Dear Bitcoin-Dev Community,

My name is Zach and I'm a Bitcoin enthusiast interested in improving wallet usability and security. I'm writing to propose a new Bitcoin Improvement Proposal (BIP) and seek initial feedback before submitting a formal draft via GitHub pull request.

The proposal builds on BIP-39 by introducing a compressed representation of mnemonic phrases using Base58 encoding, reducing a 12-word mnemonic to 24 characters. It also includes an optional extension for multisig setups (e.g., 2-of-3), where each participant's storage combines their compressed mnemonic with foreign xpubs and a checksum into a ~252-character Base58 string. This aims to facilitate secure, distributed storage in space-constrained scenarios like physical backups or QR codes.

Below is a draft of the BIP in plain text format for review. I've followed the structure from BIP-2 but haven't assigned a number yet. If the community finds this idea promising, I'll convert it to MediaWiki and submit it to the bitcoin/bips repo.


Bitcoin Improvement Proposal: BIP-XXXX (Compressed Base58 Mnemonic Encoding with Multisig Extensions) 

Preamble Abstract


This BIP proposes a method to compress BIP-39 mnemonic phrases by mapping each word in the standard 2048-word English wordlist to a unique two-character string using Base58 encoding. This reduces a typical 12-word mnemonic (approximately 59 characters including spaces) to a compact 24-character string without spaces. The encoding is deterministic, reversible, and leverages the existing BIP-39 word indices, ensuring compatibility with current seed generation practices.

Additionally, this BIP introduces an optional extension for multi-signature (multisig) setups, particularly m-of-n schemes like 2-of-3. In such scenarios, each participant's location stores their local compressed mnemonic alongside the extended public keys (xpubs) from the other participants.

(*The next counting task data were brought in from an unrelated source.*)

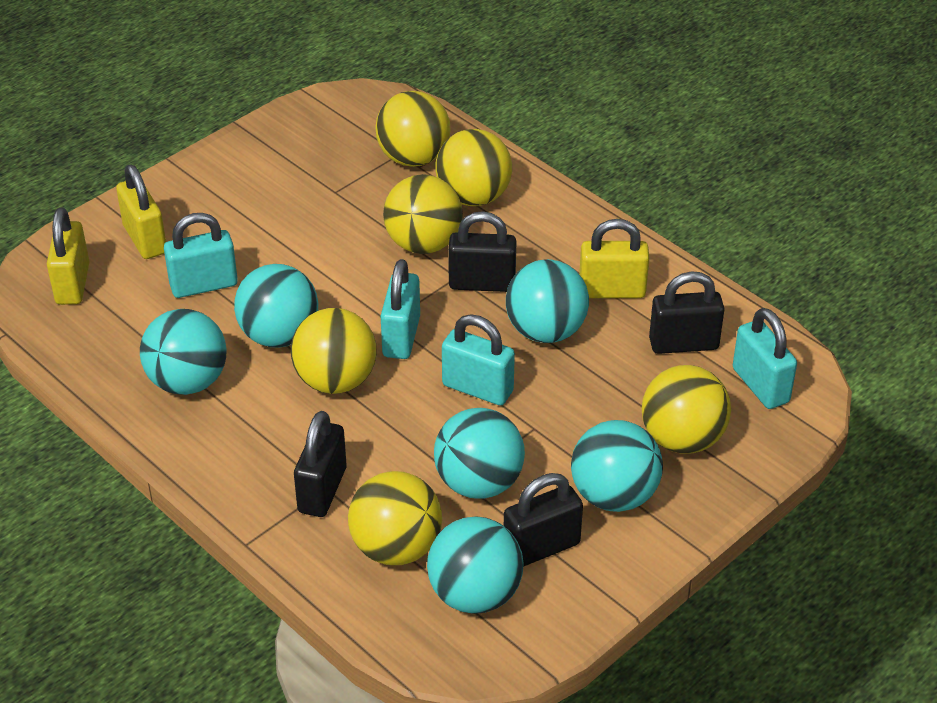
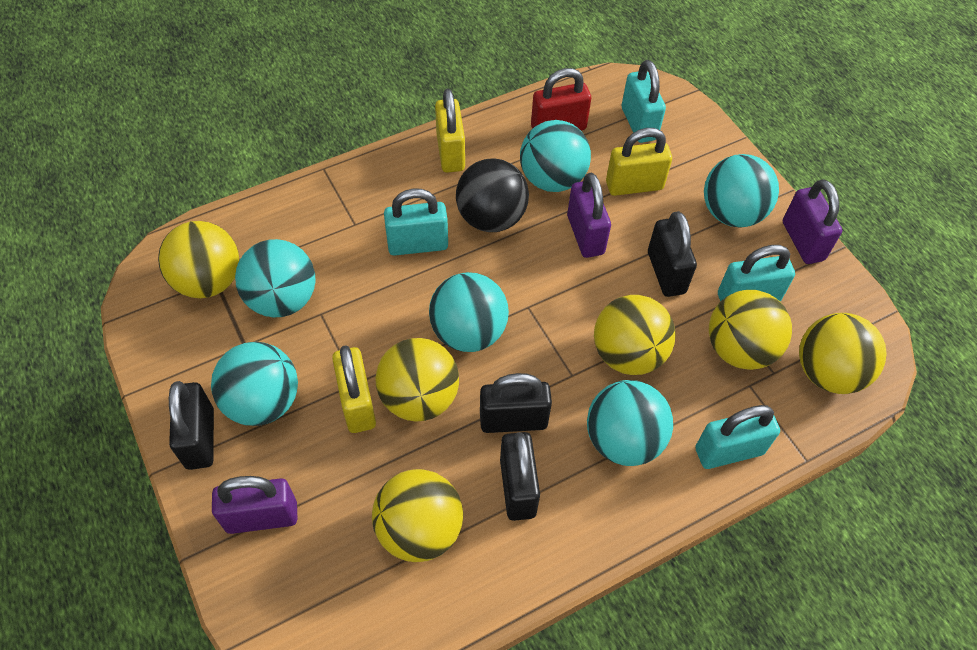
black ball: none = 0 -> [456,158,529,232] = 1
purple padlock: none = 0 -> [212,476,297,534] [567,173,611,258] [783,179,842,264] = 3
red padlock: none = 0 -> [531,68,591,131] = 1

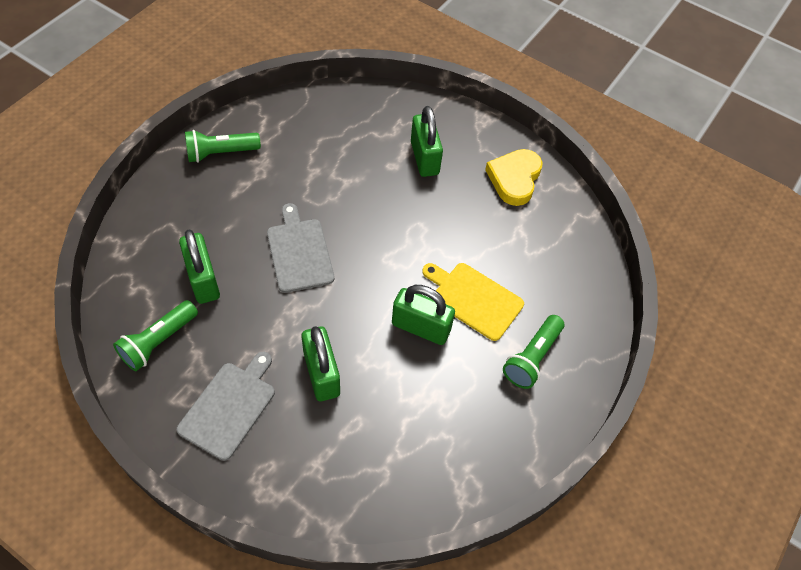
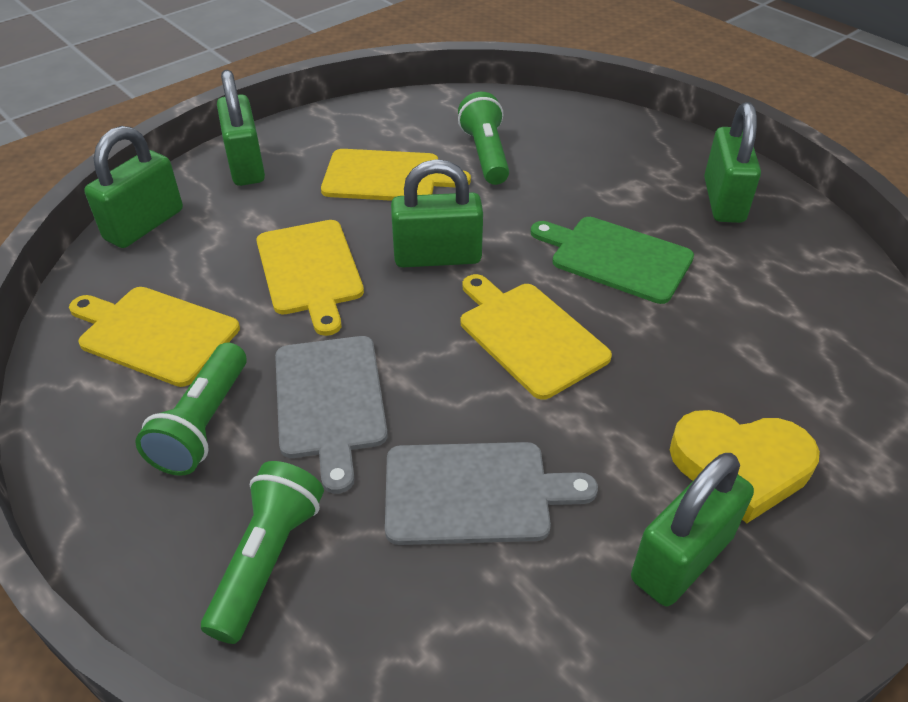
green cutting board: none = 0 -> [531,217,694,304] = 1
green padlock: [179,229,220,304] [301,326,340,401] [392,285,455,345] [411,106,443,177] = 4 -> [84,126,183,248] [217,70,265,186] [391,159,483,267] [631,453,754,606] [704,102,761,223] = 5
yellow cutting board: [422,263,524,341] = 1 -> [69,287,240,387] [256,220,364,336] [321,149,471,201] [461,274,612,400] = 4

These components are concatenated into a single Base58 string with a checksum for integrity, resulting in a ~252-character string per location. This facilitates secure, distributed storage while enabling independent address derivation at each site.

This can aid in easier storage, transmission, and input of mnemonics and multisig data in space-constrained environments, such as physical etchings or QR codes, while maintaining security.

Motivation

BIP-39 mnemonics are human-readable but verbose. Compressing them to 24 characters for 12 words reduces overhead significantly. In multisig contexts, such as a 2-of-3 scheme with geographically distributed participants, each location must store foreign xpubs to derive shared addresses, but private mnemonics remain isolated. Concatenating the compressed mnemonic with xpubs and a checksum creates a compact, verifiable dataset (~252 characters), and supports error detection during transcription or recovery.

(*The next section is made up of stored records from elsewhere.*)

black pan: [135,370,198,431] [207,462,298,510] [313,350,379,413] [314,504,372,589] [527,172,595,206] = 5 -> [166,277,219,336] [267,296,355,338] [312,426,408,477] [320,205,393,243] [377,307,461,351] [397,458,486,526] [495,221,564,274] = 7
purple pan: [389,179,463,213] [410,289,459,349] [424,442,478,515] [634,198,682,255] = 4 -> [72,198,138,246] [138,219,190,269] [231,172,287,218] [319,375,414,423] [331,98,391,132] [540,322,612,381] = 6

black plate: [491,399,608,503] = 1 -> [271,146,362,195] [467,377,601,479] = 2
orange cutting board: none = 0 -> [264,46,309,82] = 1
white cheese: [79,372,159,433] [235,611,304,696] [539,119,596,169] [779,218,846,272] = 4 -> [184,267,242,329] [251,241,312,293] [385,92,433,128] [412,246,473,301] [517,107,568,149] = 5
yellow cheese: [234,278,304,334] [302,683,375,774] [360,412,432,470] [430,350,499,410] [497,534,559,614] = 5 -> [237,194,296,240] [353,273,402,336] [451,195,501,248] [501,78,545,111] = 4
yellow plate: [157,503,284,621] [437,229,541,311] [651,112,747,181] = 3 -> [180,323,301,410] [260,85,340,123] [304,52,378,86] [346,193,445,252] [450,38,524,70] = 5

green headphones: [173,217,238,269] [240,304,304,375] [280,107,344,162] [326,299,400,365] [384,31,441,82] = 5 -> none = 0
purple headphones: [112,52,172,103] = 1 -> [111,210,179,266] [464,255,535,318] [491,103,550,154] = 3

This does not replace BIP-39 or existing multisig standards (e.g., BIP-45 for derivation paths) but provides an optional compressed representation and storage format.

Specification

Base58 Alphabet

123456789ABCDEFGHJKLMNPQRSTUVWXYZabcdefghijkmnopqrstuvwxyz

Word Index Mapping and Encoding/Decoding

The BIP-39 English wordlist is sorted alphabetically, assigning indices from 0 ("abandon") to 2047 ("zoo"). The full wordlist is defined in BIP-39 and remains unchanged.

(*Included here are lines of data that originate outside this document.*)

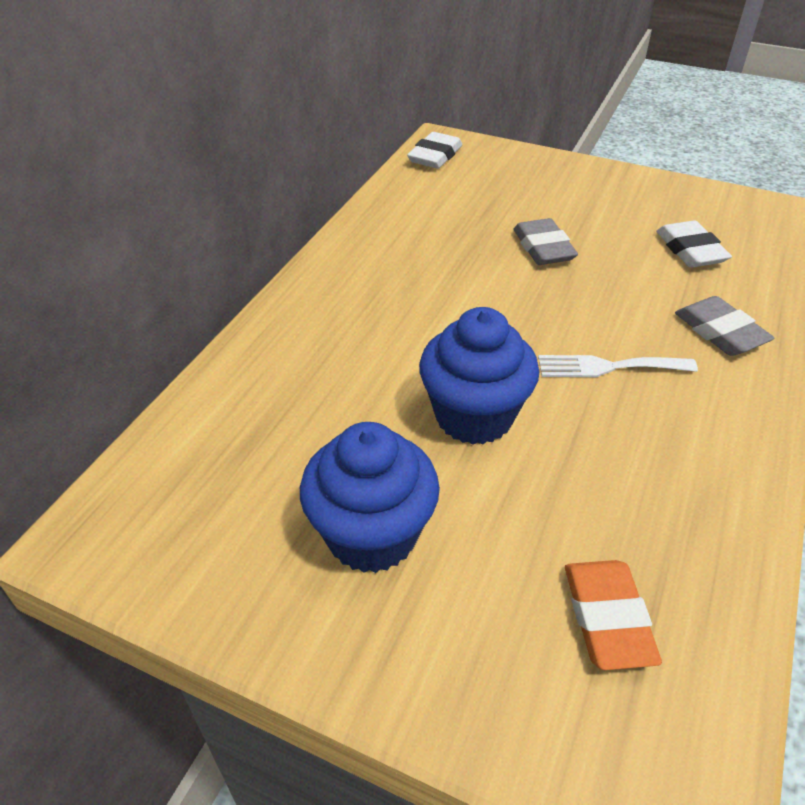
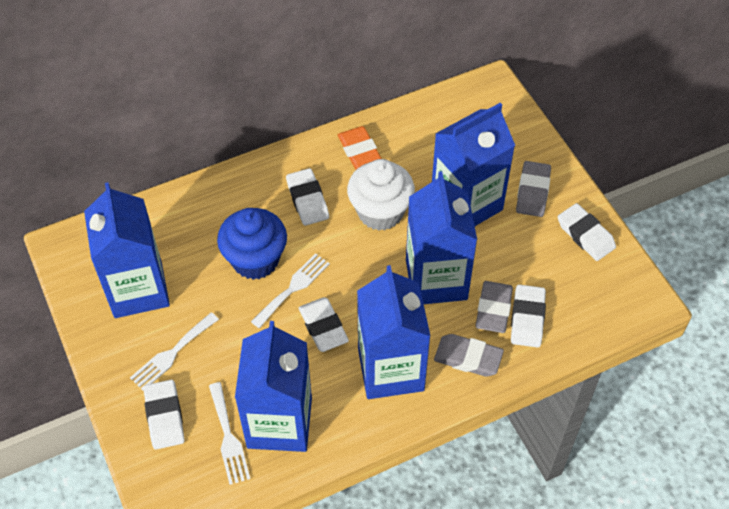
blue carton: none = 0 -> [84,182,170,318] [235,321,312,452] [357,265,430,399] [406,171,477,304] [432,103,515,226] = 5
blue cupcake: [300,422,440,573] [419,307,539,445] = 2 -> [217,208,287,280] = 1
grey eraser: [514,218,578,265] [675,296,774,356] = 2 -> [434,334,504,377] [475,281,513,333] [516,161,551,217] = 3
white cupcake: none = 0 -> [347,159,415,231] = 1
white eraser: [407,132,462,169] [656,220,732,268] = 2 -> [144,380,185,449] [286,168,329,226] [299,297,349,352] [511,285,546,347] [558,203,616,261] = 5
white fork: [538,355,698,377] = 1 -> [130,312,219,391] [209,382,250,485] [251,253,330,328] = 3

For a word with index i (0 ≤ i ≤ 2047):

  1. Compute high = i // 58 (integer division, range 0-35 for i ≤ 2047)
  2. Compute low = i % 58 (range 0-57)
  3. The two-character code is alphabet[high] + alphabet[low] (big-endian order, higher digit first)

Examples:

Compressing a mnemonic: Look up indices, encode each to 2 chars, concatenate (24 chars for 12 words).

Decompressing: Split into 2-char chunks, decode indices, look up words, verify checksum.

Multisig Storage Format (Extension)

Assumes 12-word mnemonics, 111-char xpubs.

Structure: Compressed mnemonic (24 chars) + Sorted foreign xpub1 (111) + xpub2 (111) + Checksum (6 chars) = 252 chars.

Checksum: Double-SHA256 of decoded data bytes, first 4 bytes encoded to Base58, padded to 6 chars with '1's.

Verification: Extract parts, recompute checksum, validate.

Usage in 2-of-3: Each location stores local compressed + 2 foreign xpubs + checksum.

Rationale

Backwards Compatibility

Fully compatible; optional extension.

Reference Implementation

Full Python reference implementation available upon request or in the formal submission.

Test Vectors

Acknowledgements


I'd appreciate any feedback on this draft: Is the concept sound? Are there similar existing proposals I'm unaware of? Suggestions for improvements, such as in the checksum method or generalization to other word counts/m-n schemes?

If there's interest, I'll proceed with the GitHub submission after incorporating comments.

Thank you very much for your attention to this matter and any insights!